Pluripotent haematopoietic stem cells (HSCs) give rise to common myeloid progenitors (CMP) and common lymphoid progenitors (CLP), which replenish the leukocyte populations of the blood. CMP‐derived innate leukocytes are typically short‐lived and do not proliferate extensively once released from bone marrow (BM). Development of these cells from their progenitors requires the orchestration of many different transcription factors and cytokines including fms‐like tyrosine kinase receptor‐3 ligand (Flt3‐L; Naik et al, 2005), GM‐, G‐, M‐CSF and their receptors (Sallusto & Lanzavecchia, 1994). In the steady‐state, homeostasis of myeloid cells depends primarily on levels of the growth factor Flt3‐L (McKenna et al, 2000), which can drive DC development through both lymphoid and myeloid differentiation pathways (Karsunky et al, 2003). Development of other myeloid lineages requires the activation of specific transcription factors such as C/EBP for the differentiation of neutrophils, Pu.1 (Sfpi1) for monocyte/macrophages and GATA‐1 for erythrocytes, eosinophils and megakaryocytes (Shivdasani & Orkin, 1996; Tenen et al, 1997; Ward et al, 2000). However, it was recently shown that lineage differentiation requires multiple signals and that individual transcription factors are not definitive in lineage commitment. Indeed, Carotta et al. have demonstrated that, in addition to regulating B‐ and T‐cell development, Pu.1 influences the differentiation of both major DC subsets: ‘conventional’ DC (cDC) and plasmacytoid (pDC) through dose‐dependent effects on Flt3 expression (Carotta et al, 2010), and Pu.1 has also been implicated in osteoclast development (Crotti et al, 2008). While the role of calcineurin/NFAT signalling in the function of innate cells such as cDC and pDC (Feau et al, 2005; Granucci et al, 2001, 2004; Zanoni et al, 2009) as well as granulocytes (Greenblatt et al, 2010) is now well described, little is known about the role of this pathway in myeloid cell ontogeny.
In the current report, we have used inhibitors of calcineurin/NFAT binding CsA and VIVIT peptide (Aramburu et al, 1999) to investigate the role of NFAT in the development and homeostasis of the myeloid cell compartment. We have used genetically engineered HSC lines that express a potent inhibitory peptide of calcineurin/NFAT binding (VIVIT peptide) to attenuate NFAT signalling throughout myeloid cell development. We provide evidence that NFAT is expressed in HSC lines and is up‐regulated upon Flt3‐L stimulation, and that murine NFAT plays an important inhibitory role in the in vivo development of myeloid‐lineage cells. These results suggest that the calcineurin/NFAT pathway is a potent negative regulator of myeloid cell development.

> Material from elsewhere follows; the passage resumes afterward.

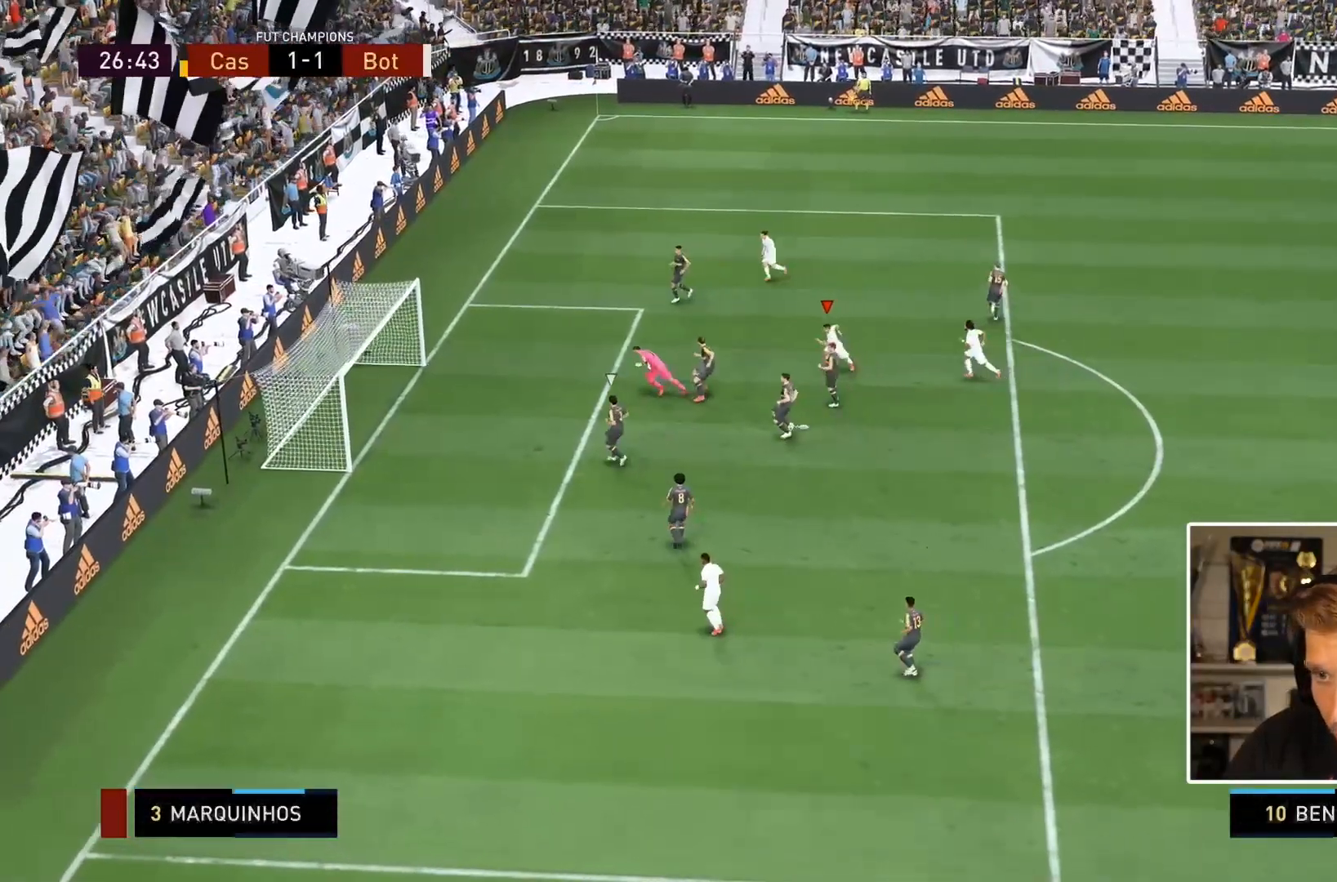
{"buttons": [], "left_stick": "center", "right_stick": "center", "events": [[167, "left_stick", "down"], [350, "R2", "up"], [433, "left_stick", "center"]]}
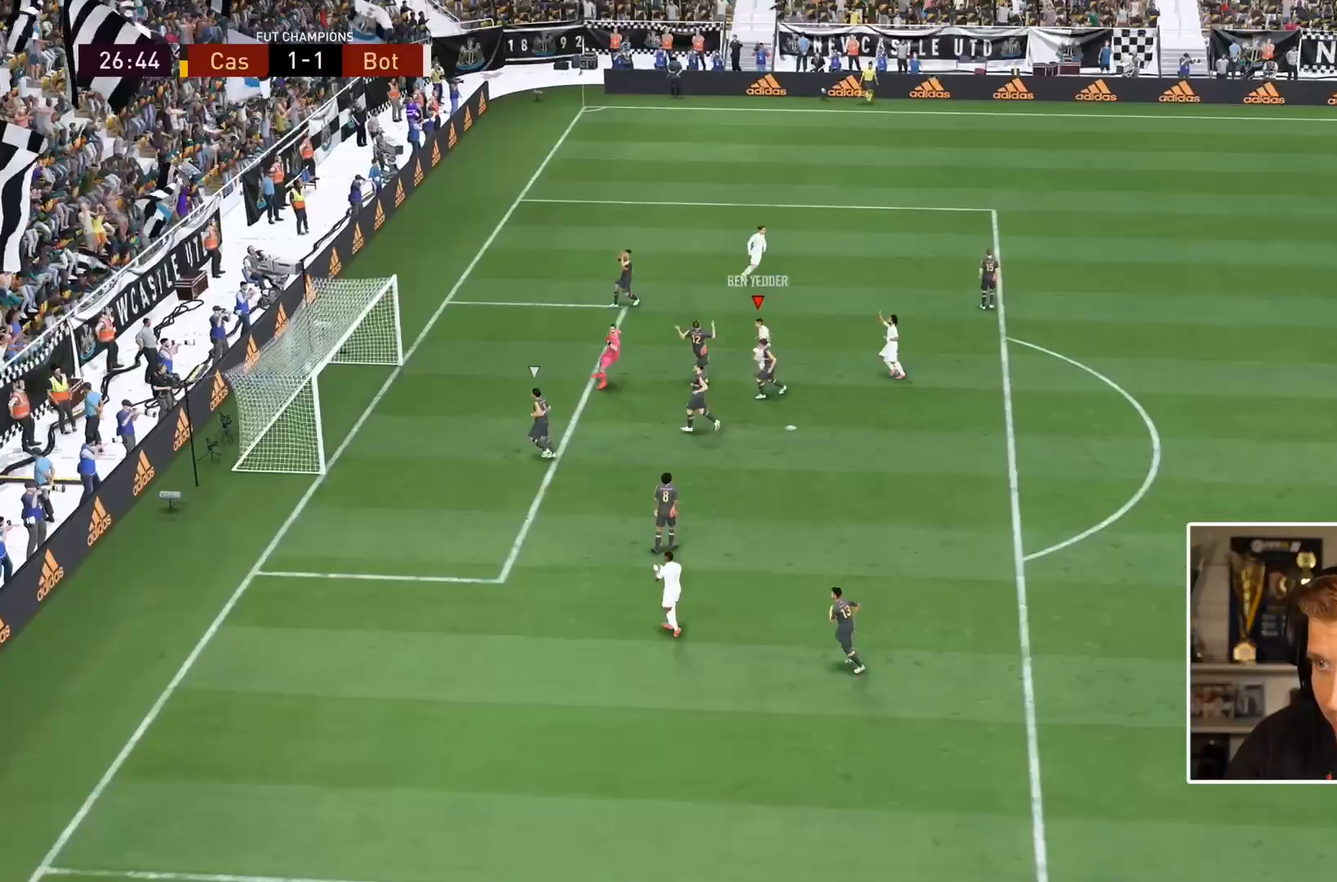
{"buttons": [], "left_stick": "center", "right_stick": "center", "events": []}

NFAT1 expression is up‐regulated upon Flt3‐L stimulation of haematopoietic stem cells lines
In order to achieve long‐term, stable inhibition of calcineurin/NFAT signalling, we introduced the VIVIT peptide (Aramburu et al, 1999) into established, long‐term haematopoietic ‘stem cell‐like’ cell lines. These HSC lines were derived from BM cells transduced with constructs encoding the Nucleoporin 98 (NUP)‐HOXB4 fusion protein (Ruedl et al, 2008; Sauvageau et al, 1995). We have previously shown that NUP‐HOXB4 transduction of BM cells results in long‐term stem cell‐like lines, which can be further transduced and cultured for extended periods of time (Ruedl et al, 2008). HSC lines have all of the key characteristics of their in vivo HSC counterparts; they reconstitute haematopoiesis when transplanted into an irradiated host, they can be serially transplanted for many generations, they support self‐renewal and generation of progenitor cells, and they can differentiate into DC in vitro in the presence of GM‐CSF or Flt3‐L (Ruedl et al, 2008) In the current study, HSC lines were transduced with constructs expressing either VIVIT‐IRES‐eGFP or control‐IRES‐tdTomato, and fluorescent cells were sorted for further analyses.

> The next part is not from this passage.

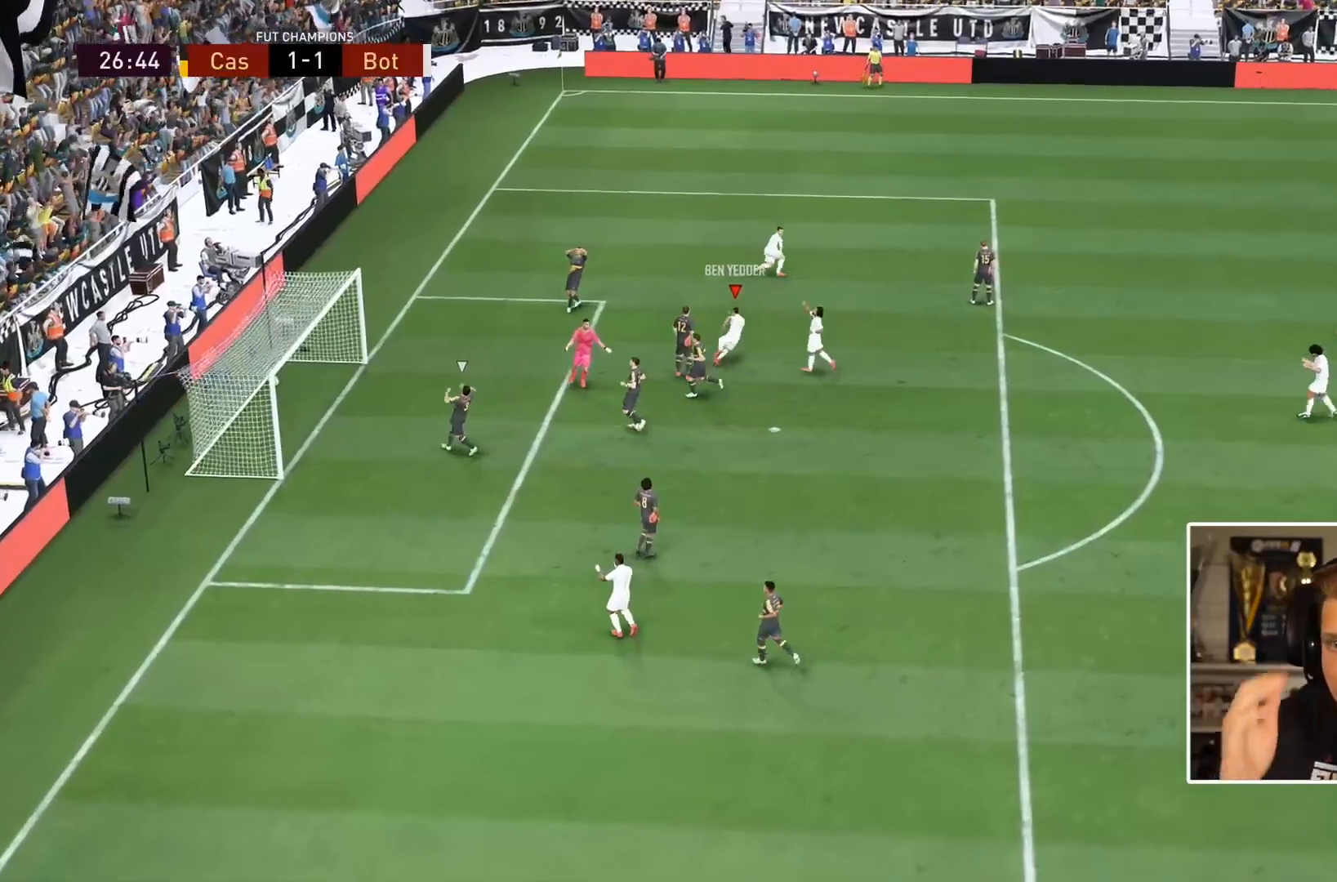
{"buttons": [], "left_stick": "center", "right_stick": "center", "events": []}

Given that NFAT1 is expressed in stem cells more strongly than other NFAT proteins (Kiani et al, 2004) and that Flt3‐L is a key growth factor in early myeloid development, we initially analysed total expression of NFAT1 protein in control‐tdTomato and VIVIT‐eGFP expressing HSC, both in the steady‐state and in response to Flt3‐L stimulation, to determine whether Flt3‐L influences NFAT expression. By Western blot analysis, NFAT1 expression could be detected in untreated HSC lines, and stimulation with Flt3‐L for 48 h moderately up‐regulated expression levels (Fig 1A). Notably, NFAT1 expression was far lower than was observed in PMA‐stimulated T cells (Fig 1A; positive control) and in un‐stimulated T cells (unpublished observations). Up‐regulation of NFAT1 protein in response to Flt3‐L was also detected at the mRNA level (Fig 1B). In further experiments, it was possible to demonstrate enhanced expression of NFAT1 and NFAT2 mRNA in BM cells treated with Flt3‐L. Sorted lineage negative BM cells (lin−; CD3e−, B220−, CD19− CD11b−, Gr‐1−, TER‐119−, NK1.1− and CD127−) were used to exclude any contribution from differentiated cells and lymphoid progenitors (Fig 1C).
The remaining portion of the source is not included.